## Activity list
**1)** Answer each question from the Bombay cat passage:
(a) Which two breeds were bred together to produce the Bombay?
(b) What color are the Bombay's eyes?
(c) For what kind of owner might a Bombay not be the best breed choice?
**2)** Can you repeat the Bombay cat passage word for word, starting with "With its shimmering, jet-black" and going on through "and sweet personality."?

## Source text
=== Begin Enclosure ===

With its shimmering, jet-black coat, rounded head and brilliant golden eyes, the Bombay cat resembles a tiny panther, but the similarities stop there. The Bombay has no wild blood. The Bombay is as friendly as they come, making this cuddly lap cat the perfect blend of exotic looks and sweet personality.
The Bombay is a hybrid breed (a new breed that’s created by mixing two different breeds together). The Bombay is the result of breedings between the American Shorthair and the Burmese.
Cats are known for being independent, but Bombay cats didn’t get the memo. Bombays crave human company, and they’re known to follow you around from room to room, twining themselves around your legs as you walk. If you work long hours away from home, or travel a lot, a Bombay might not be the best breed choice. Because they are outgoing and social, Bombays will greet strangers with curious interest and are happy to play with kids as long as they are gentle. Bombays even get along with friendly dogs and other cats, especially when raised together.

=== End Enclosure ===

(Dataset items)
=== Begin Enclosure ===

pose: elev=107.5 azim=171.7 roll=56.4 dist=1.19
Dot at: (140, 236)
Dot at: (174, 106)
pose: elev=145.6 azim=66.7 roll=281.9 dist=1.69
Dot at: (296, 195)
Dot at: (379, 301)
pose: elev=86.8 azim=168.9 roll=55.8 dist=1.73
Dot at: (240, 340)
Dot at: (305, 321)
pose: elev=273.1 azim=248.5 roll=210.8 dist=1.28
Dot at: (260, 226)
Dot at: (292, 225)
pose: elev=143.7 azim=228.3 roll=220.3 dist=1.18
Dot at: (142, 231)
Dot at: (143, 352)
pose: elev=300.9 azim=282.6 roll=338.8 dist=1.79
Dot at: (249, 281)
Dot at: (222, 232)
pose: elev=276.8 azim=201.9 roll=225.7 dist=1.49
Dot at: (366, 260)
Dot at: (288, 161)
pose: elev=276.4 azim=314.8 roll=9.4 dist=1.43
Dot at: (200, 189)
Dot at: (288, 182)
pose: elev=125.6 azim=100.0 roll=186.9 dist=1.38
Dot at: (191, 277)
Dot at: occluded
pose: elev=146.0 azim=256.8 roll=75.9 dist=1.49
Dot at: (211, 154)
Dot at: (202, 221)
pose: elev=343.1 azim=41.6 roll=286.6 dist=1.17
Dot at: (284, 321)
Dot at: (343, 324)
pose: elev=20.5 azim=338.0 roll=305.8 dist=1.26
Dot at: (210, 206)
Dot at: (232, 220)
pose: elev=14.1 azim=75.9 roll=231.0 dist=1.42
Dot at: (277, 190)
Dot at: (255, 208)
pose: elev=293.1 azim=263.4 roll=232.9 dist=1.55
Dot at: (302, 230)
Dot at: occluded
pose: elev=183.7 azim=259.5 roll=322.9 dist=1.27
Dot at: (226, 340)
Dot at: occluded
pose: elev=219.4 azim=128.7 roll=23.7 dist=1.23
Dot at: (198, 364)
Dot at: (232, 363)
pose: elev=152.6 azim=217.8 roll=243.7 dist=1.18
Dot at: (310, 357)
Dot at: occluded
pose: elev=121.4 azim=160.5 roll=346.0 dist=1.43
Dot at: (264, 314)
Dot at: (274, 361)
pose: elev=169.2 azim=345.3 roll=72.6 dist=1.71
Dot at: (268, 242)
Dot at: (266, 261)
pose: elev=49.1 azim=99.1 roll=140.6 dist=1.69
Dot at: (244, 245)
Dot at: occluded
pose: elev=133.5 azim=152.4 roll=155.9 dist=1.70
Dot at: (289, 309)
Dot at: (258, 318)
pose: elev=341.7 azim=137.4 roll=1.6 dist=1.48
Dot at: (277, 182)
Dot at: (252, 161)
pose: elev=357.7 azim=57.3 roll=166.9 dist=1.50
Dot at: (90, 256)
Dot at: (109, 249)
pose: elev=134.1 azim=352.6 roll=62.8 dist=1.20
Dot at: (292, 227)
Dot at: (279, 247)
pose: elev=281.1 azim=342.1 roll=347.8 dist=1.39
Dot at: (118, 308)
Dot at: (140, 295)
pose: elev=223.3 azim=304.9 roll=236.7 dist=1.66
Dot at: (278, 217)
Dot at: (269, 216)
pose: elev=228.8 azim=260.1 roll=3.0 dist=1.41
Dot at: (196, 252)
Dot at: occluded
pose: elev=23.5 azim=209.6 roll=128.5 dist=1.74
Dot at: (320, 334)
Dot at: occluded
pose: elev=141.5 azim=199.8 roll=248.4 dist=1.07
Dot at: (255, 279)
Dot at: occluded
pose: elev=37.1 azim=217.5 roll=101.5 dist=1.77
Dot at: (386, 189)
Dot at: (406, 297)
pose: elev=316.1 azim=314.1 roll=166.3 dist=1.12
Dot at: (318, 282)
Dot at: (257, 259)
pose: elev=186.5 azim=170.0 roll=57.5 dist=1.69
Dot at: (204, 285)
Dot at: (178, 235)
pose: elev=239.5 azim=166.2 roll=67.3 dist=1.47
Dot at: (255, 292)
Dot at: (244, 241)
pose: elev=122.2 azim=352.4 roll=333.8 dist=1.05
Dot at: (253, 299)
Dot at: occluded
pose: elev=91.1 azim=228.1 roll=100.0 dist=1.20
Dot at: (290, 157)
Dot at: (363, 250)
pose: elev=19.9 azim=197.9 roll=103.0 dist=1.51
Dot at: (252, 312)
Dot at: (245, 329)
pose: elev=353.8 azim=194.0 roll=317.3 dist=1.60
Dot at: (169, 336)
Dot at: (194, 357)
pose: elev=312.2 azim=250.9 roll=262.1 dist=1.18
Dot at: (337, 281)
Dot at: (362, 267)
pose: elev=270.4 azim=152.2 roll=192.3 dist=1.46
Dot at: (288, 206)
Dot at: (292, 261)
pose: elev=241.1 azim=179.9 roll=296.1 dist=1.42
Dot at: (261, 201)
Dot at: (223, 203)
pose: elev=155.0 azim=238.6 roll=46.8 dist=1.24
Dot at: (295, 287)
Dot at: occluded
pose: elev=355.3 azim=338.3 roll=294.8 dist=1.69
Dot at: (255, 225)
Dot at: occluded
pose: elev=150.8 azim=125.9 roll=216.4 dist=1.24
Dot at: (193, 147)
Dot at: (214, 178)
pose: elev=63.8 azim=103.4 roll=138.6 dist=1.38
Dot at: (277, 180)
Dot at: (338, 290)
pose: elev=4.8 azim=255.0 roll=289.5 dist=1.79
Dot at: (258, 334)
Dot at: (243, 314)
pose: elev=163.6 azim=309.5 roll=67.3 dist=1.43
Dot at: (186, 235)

=== End Enclosure ===

## Solutions by task
**1)**
(a) The American Shorthair and the Burmese.
(b) Brilliant golden.
(c) Someone who works long hours away from home or travels a lot.

**2)**
With its shimmering, jet-black coat, rounded head and brilliant golden eyes, the Bombay cat resembles a tiny panther, but the similarities stop there. The Bombay has no wild blood. The Bombay is as friendly as they come, making this cuddly lap cat the perfect blend of exotic looks and sweet personality.